Bryan Ferry - Don't Stop The Dance (die kurze Video-Version, nicht die, welche später im Radio gespielt wurde)
Steinwolke - Katherine, Katherine
Falco - Junge Römer
Nick Kamen - Each Time You Break My Heart
Eurythmics - Miracle Of Love
Jerome - 13 Bilder
The Dream Academy - Life In A Northern Town
Medicine Head - One And One Is One (diese Aufnahme kam von BFBS samt "Reinsprecher")
Gilbert Montagne - Bienvenue

Im Sommer 1987 lernte ich dann Radio 3, heute 3FM, kennen und lieben (bis heute, auch wenn er ziemlich nachließ, aber immer noch Songs abseits des Mainstreams spielt).
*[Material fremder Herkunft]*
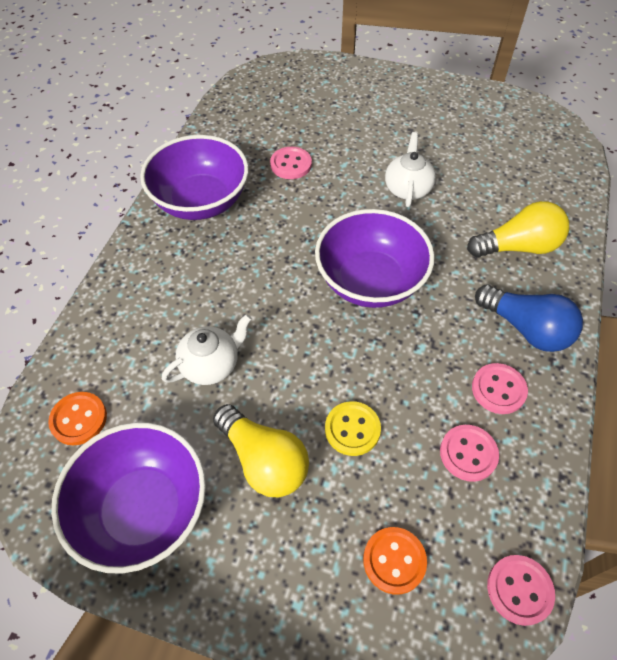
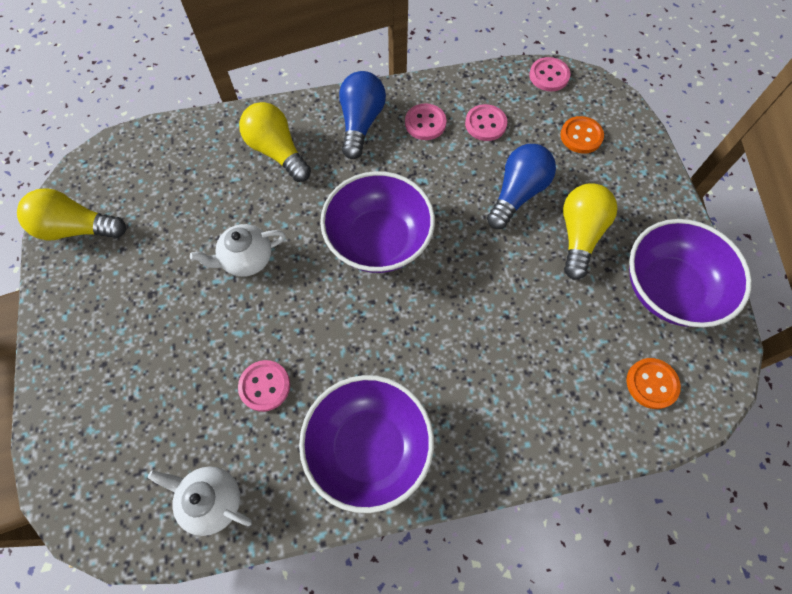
camera: 120 degrees left, 10 degrees up
white teapot [162,314,252,385] -> white teapot moved to [148,466,252,536]
yellow button [325,401,381,456] -> blue light bulb [487,144,556,229]
none -> yellow light bulb [17,188,126,241]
Er war in Vreden (Kreis Borken) über die 96.2 besser zu empfangen als der WDR und damals revolutionär, da er sehr hitorientiert war, aber auch Mut hatte, andere Songs zu spielen (lag wohl auch an der horizontalen Programmierung - jeden Tag eine andere Anstalt, aber das ist ein Thema für sich). Ich habe bis zu meinem achten Lebensjahr (Sommer 1988) dreißig Cassetten selbst bespielt, meist wie Habakukk nur mit Musik, aber es gab auch moderierte Strecken, die ich mitgeschnitten habe. So konnte ich in einer "Verukkelijke 15" (juryermittelte Hitparade) die Stimme von Rob Stenders und die Ausgabe ("27 oktober 1987") erkennen. Die Cassetten habe ich alle noch, auch das Gerät, welches dieses Jahr 50 Jahre alt wird. Ich glaube, ich muss dem Gerät eine Generalüberholung unterziehen, damit es zum Geburtstag fit ist. :)
 
Zuletzt bearbeitet:
Das erste Lied das ich damals (1973) auf eine C60 Cassette gebannt hatte, war nichts geringeres als "Wig Wam Bam" von "The Sweet". Manche Sachen sind unvergessen!